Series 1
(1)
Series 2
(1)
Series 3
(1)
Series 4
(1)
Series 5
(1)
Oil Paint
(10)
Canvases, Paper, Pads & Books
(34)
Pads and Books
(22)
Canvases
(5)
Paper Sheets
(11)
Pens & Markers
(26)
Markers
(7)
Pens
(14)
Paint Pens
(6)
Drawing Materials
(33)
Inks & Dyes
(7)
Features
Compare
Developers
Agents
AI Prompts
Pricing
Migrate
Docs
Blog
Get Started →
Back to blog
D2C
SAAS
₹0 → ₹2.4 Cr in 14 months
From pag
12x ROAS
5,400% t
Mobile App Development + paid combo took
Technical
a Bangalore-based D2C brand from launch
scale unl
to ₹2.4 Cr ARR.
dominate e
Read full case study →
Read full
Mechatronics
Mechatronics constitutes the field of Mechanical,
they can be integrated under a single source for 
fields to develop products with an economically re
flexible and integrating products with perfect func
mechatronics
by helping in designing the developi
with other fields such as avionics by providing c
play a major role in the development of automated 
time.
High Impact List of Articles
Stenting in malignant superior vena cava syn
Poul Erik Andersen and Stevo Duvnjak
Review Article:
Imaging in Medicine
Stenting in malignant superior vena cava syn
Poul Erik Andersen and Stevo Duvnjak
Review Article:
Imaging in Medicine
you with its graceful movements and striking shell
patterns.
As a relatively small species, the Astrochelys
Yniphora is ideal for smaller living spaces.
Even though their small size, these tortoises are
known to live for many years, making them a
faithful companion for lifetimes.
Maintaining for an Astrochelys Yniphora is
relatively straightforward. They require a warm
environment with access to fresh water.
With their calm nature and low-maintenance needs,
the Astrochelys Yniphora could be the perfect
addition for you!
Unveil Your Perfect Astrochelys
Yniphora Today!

*****

▶ **Exercise brief**
Return the text of every record above unchanged, line for line, with the same breaks and cut-off words.

▶ **Solution to the exercise**
Series 1
(1)
Series 2
(1)
Series 3
(1)
Series 4
(1)
Series 5
(1)
Oil Paint
(10)
Canvases, Paper, Pads & Books
(34)
Pads and Books
(22)
Canvases
(5)
Paper Sheets
(11)
Pens & Markers
(26)
Markers
(7)
Pens
(14)
Paint Pens
(6)
Drawing Materials
(33)
Inks & Dyes
(7)
Features
Compare
Developers
Agents
AI Prompts
Pricing
Migrate
Docs
Blog
Get Started →
Back to blog
D2C
SAAS
₹0 → ₹2.4 Cr in 14 months
From pag
12x ROAS
5,400% t
Mobile App Development + paid combo took
Technical
a Bangalore-based D2C brand from launch
scale unl
to ₹2.4 Cr ARR.
dominate e
Read full case study →
Read full
Mechatronics
Mechatronics constitutes the field of Mechanical,
they can be integrated under a single source for 
fields to develop products with an economically re
flexible and integrating products with perfect func
mechatronics
by helping in designing the developi
with other fields such as avionics by providing c
play a major role in the development of automated 
time.
High Impact List of Articles
Stenting in malignant superior vena cava syn
Poul Erik Andersen and Stevo Duvnjak
Review Article:
Imaging in Medicine
Stenting in malignant superior vena cava syn
Poul Erik Andersen and Stevo Duvnjak
Review Article:
Imaging in Medicine
you with its graceful movements and striking shell
patterns.
As a relatively small species, the Astrochelys
Yniphora is ideal for smaller living spaces.
Even though their small size, these tortoises are
known to live for many years, making them a
faithful companion for lifetimes.
Maintaining for an Astrochelys Yniphora is
relatively straightforward. They require a warm
environment with access to fresh water.
With their calm nature and low-maintenance needs,
the Astrochelys Yniphora could be the perfect
addition for you!
Unveil Your Perfect Astrochelys
Yniphora Today!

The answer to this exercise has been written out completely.